Unos meses más tarde, el 24 de mayo de 2008, Quique firmó por el Benfica, club con el que ganó su primer título profesional en un banquillo, la Copa de la Liga ante el Sporting de Lisboa. Sin embargo, logró unos resultados discretos tras finalizar tercero en la Liga portuguesa, a once puntos del campeón, el Oporto, y ser eliminado prematuramente de la Copa de la UEFA.

Pese a que tenía firmado un contrato por dos temporadas, el 9 junio de 2009 Quique rescindió de manera amistosa su contrato con el Benfica.

El destino le tenía reservada una sorpresa y cuatro meses y medio después el Atlético de Madrid, que no logró un acuerdo con el danés Michael Laudrup ni con el italiano Luciano Spalleti, llamó a su puerta para sustituir al destituido Abel Resino. En el equipo rojiblanco, Quique ofreció dos caras opuestas en las dos campañas que estuvo en el banquillo.

En la temporada 2009/2010 situó al equipo noveno en Liga, le clasificó para la final de la Copa del Rey que perdió ante el Sevilla, y ganó la Liga Europa tras vencer al Fulham.

Fue el sustituto de Abel Resino en el Atlético de Madrid

En la 2010/2011 finalizó séptimo en Liga, cayó eliminado en la fase de grupos de la Liga Europa y en cuartos de final de la Copa del Rey, pero logró la Supercopa de Europa ante el Inter de Milán.
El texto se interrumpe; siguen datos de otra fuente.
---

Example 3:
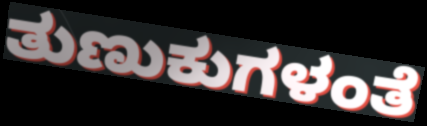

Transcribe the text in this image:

ತುಣುಕುಗಳಂತೆ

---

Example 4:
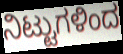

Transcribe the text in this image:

ನಿಟ್ಟುಗಳಿಂದ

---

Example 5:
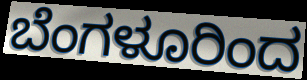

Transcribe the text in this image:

ಬೆಂಗಳೂರಿಂದ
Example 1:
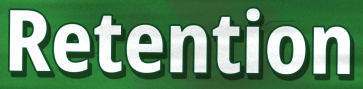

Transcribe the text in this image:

Retention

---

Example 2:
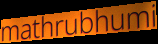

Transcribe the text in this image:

mathrubhumi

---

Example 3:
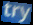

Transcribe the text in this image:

try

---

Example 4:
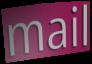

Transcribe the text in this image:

mail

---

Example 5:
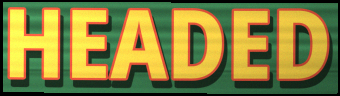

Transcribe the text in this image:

HEADED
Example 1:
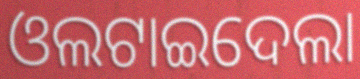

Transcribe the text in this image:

ଓଲଟାଇଦେଲା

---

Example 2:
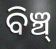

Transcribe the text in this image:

ବିଞ୍ଚ୍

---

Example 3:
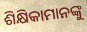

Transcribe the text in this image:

ଶିକ୍ଷିକାମାନଙ୍କୁ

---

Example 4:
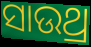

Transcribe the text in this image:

ସାଉଥ୍ର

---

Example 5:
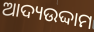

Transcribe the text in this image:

ଆଦ୍ୟଉଦ୍ଦାମ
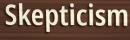
Skepticism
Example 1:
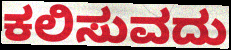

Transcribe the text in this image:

ಕಲಿಸುವದು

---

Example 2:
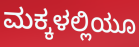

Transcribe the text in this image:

ಮಕ್ಕಳಲ್ಲಿಯೂ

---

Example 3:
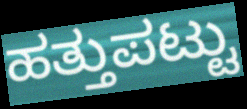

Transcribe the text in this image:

ಹತ್ತುಪಟ್ಟು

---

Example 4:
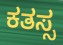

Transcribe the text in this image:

ಕತಸ್ಸ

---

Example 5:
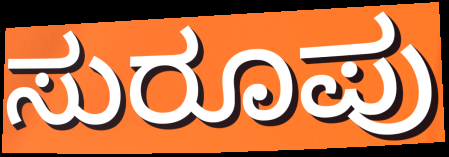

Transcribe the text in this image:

ಸುರೂಪು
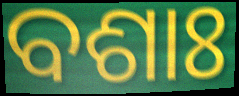
ବଶାଃ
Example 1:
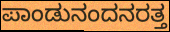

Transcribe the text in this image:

ಪಾಂಡುನಂದನರತ್ತ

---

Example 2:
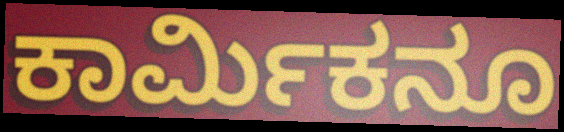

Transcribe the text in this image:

ಕಾರ್ಮಿಕನೂ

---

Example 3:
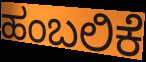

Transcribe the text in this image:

ಹಂಬಲಿಕೆ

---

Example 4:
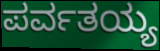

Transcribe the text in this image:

ಪರ್ವತಯ್ಯ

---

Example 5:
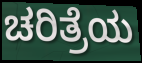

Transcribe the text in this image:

ಚರಿತ್ರೆಯ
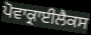
ਪੋਵਾਕ੍ਰਾਈਲੈਕਸ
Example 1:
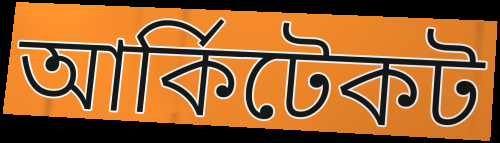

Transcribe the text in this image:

আর্কিটেকট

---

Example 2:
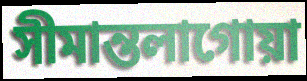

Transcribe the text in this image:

সীমান্তলাগোয়া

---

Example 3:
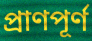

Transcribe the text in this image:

প্রাণপূর্ণ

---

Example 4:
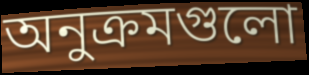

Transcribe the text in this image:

অনুক্রমগুলো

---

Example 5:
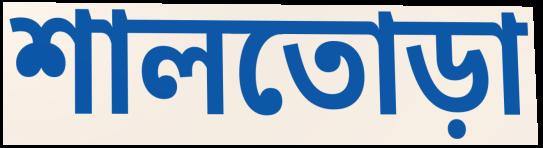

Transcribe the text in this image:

শালতোড়া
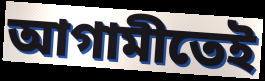
আগামীতেই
En 2011, tras dos temporadas en el Atlético, no fue renovado y abandonó la entidad madrileña. Su siguiente destino, Emiratos Árabes Unidos, dónde entrenó primero al Al-Ahli (noviembre de 2011-junio 2013) y después al Al-Ain (septiembre 2013-abril 2014).
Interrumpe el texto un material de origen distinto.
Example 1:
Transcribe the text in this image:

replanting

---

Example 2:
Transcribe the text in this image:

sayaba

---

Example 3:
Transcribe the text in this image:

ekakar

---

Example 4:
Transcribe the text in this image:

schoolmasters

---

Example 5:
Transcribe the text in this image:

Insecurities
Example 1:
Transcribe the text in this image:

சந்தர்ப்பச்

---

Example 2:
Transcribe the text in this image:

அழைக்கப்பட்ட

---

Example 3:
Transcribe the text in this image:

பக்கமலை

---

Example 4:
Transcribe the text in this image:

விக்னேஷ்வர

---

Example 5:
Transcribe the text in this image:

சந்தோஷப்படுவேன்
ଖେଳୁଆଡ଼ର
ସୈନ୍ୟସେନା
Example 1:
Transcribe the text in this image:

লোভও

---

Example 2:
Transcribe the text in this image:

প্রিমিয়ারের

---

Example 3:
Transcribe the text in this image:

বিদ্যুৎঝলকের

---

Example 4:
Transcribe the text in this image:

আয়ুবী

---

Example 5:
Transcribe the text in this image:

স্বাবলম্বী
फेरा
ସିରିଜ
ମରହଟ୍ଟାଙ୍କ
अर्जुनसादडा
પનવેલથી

La posibilidad de regresar al fútbol europeo, hacerlo en su país y en el Getafe, club al que le debe la confianza que le dio en su día para entrenar en Primera, han provocado la vuelta de Quique Sánchez Flores, que tiene la difícil misión de colocar al equipo del sur de Madrid en el foco mediático y deportivo que ha perdido las últimas temporadas. Casi una década después, se cierra el círculo. Quique vuelve al rescate.